----- 제공된 데이터
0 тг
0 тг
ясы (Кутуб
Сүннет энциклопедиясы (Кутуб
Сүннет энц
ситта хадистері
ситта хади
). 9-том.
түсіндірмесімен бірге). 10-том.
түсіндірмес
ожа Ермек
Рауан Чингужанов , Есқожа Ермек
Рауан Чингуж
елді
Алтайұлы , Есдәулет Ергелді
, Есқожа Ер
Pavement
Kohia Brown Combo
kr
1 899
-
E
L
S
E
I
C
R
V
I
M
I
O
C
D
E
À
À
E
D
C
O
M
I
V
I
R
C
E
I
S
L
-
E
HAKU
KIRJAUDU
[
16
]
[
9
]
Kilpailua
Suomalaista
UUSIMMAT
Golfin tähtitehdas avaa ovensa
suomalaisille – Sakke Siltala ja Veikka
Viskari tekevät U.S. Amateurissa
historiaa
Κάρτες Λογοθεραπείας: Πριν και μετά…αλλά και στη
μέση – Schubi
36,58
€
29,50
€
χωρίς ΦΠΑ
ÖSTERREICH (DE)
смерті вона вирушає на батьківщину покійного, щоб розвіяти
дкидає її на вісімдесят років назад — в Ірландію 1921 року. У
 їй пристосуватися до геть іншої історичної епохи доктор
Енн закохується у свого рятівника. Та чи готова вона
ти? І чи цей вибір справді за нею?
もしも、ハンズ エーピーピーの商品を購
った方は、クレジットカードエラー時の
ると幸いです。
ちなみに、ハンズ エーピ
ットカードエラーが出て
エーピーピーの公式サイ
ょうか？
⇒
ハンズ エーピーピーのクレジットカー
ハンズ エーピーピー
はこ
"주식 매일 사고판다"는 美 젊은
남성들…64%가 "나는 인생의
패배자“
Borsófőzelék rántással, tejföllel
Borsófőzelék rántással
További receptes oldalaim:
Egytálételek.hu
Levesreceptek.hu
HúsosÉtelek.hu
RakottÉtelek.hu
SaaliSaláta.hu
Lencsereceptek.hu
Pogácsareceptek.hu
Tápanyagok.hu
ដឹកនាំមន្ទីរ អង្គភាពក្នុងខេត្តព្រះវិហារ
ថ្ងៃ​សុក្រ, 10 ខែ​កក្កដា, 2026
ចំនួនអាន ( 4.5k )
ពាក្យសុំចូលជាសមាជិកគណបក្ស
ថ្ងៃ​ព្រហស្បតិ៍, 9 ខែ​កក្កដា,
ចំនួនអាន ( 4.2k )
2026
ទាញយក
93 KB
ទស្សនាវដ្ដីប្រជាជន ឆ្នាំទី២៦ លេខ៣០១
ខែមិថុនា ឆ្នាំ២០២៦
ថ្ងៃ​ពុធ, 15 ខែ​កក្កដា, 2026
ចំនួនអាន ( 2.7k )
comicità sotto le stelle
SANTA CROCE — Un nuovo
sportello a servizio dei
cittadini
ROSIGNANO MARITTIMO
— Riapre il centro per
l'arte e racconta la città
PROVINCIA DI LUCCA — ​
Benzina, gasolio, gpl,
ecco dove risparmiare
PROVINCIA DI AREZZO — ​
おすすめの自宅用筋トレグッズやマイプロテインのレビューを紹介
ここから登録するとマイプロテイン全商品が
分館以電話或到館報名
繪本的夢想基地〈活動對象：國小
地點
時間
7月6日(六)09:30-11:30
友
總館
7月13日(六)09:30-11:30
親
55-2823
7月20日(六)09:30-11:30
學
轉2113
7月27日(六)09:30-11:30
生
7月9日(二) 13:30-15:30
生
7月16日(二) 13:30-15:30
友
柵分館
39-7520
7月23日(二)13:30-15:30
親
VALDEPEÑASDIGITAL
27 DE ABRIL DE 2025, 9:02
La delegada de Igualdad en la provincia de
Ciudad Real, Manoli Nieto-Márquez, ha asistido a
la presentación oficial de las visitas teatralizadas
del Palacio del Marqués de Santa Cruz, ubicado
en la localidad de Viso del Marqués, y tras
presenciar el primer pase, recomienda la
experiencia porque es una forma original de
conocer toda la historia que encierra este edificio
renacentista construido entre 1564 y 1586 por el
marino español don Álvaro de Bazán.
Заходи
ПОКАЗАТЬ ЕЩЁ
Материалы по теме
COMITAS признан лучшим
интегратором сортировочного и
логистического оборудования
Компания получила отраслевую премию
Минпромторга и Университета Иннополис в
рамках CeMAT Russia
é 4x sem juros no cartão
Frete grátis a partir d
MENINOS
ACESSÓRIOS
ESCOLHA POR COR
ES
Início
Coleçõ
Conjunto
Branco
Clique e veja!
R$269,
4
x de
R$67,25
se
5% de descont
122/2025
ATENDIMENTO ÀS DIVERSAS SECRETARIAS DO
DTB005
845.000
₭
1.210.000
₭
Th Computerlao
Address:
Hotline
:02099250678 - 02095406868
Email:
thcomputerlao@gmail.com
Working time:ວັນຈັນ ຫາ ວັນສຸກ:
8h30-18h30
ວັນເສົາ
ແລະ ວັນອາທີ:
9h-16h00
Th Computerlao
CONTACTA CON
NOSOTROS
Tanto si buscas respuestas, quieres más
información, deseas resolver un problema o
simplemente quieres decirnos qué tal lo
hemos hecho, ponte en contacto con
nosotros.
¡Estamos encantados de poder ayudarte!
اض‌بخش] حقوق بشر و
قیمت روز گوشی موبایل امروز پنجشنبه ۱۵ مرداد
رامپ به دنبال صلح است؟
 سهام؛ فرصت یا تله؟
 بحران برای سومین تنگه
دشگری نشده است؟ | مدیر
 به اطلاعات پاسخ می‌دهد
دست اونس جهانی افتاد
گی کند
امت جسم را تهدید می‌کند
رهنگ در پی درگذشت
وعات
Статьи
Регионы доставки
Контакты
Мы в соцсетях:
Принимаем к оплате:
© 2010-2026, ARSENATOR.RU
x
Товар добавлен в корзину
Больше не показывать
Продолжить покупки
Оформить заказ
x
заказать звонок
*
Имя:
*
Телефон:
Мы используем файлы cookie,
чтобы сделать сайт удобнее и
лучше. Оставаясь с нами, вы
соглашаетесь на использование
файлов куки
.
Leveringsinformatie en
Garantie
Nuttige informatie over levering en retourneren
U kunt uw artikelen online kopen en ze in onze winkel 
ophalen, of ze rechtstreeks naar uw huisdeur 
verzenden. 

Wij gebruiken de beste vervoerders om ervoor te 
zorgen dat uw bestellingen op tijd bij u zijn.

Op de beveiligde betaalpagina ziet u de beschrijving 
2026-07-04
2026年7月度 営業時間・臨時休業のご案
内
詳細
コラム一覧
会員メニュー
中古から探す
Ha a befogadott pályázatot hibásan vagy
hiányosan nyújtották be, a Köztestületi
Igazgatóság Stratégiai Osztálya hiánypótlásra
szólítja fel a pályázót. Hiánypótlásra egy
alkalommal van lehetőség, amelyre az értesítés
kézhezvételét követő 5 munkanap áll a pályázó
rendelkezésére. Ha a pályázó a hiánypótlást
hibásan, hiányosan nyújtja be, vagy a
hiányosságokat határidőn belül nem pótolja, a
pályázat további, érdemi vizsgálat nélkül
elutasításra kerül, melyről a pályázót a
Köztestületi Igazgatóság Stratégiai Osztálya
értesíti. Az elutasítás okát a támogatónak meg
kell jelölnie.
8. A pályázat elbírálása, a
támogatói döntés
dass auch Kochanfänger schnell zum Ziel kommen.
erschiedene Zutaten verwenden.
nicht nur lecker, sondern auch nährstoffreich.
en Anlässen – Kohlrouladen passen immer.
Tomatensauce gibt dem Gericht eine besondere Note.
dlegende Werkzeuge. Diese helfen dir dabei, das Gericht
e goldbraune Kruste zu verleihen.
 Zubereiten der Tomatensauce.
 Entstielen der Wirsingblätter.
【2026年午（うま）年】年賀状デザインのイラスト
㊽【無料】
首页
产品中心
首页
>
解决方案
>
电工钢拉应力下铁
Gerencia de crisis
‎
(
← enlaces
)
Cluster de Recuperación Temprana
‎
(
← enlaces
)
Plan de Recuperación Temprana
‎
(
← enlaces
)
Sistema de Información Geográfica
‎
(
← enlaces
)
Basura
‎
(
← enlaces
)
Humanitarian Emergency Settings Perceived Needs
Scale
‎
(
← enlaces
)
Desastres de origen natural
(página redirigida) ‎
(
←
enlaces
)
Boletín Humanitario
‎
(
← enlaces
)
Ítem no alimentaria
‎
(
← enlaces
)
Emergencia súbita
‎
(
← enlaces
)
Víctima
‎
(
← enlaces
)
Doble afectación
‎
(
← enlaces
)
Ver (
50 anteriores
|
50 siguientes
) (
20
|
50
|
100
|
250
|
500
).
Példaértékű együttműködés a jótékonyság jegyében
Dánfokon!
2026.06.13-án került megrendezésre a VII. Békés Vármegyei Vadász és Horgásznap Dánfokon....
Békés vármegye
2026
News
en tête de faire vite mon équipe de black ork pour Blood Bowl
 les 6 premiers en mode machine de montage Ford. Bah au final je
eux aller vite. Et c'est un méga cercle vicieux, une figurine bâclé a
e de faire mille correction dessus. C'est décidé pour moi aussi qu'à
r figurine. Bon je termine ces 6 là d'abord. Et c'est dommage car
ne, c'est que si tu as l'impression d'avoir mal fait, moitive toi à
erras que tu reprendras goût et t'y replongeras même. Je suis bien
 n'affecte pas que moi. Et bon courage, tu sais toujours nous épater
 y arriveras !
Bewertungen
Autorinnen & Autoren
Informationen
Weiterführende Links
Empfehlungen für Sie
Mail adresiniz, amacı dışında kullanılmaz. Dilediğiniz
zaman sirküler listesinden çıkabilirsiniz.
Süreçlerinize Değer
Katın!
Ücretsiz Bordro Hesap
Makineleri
----------
## [학습 목표]
"Op de beveiligde"가 있는 줄에서 시작하여 "szólítja fel a pályázót. Hiánypótlásra egy"가 있는 줄에서 끝나는 부분의 데이터를 다시 쓰되, "詳細"를 "概要"로 대체하고 나머지는 그대로 두시오.

## [답안]
Op de beveiligde betaalpagina ziet u de beschrijving 
2026-07-04
2026年7月度 営業時間・臨時休業のご案
内
概要
コラム一覧
会員メニュー
中古から探す
Ha a befogadott pályázatot hibásan vagy
hiányosan nyújtották be, a Köztestületi
Igazgatóság Stratégiai Osztálya hiánypótlásra
szólítja fel a pályázót. Hiánypótlásra egy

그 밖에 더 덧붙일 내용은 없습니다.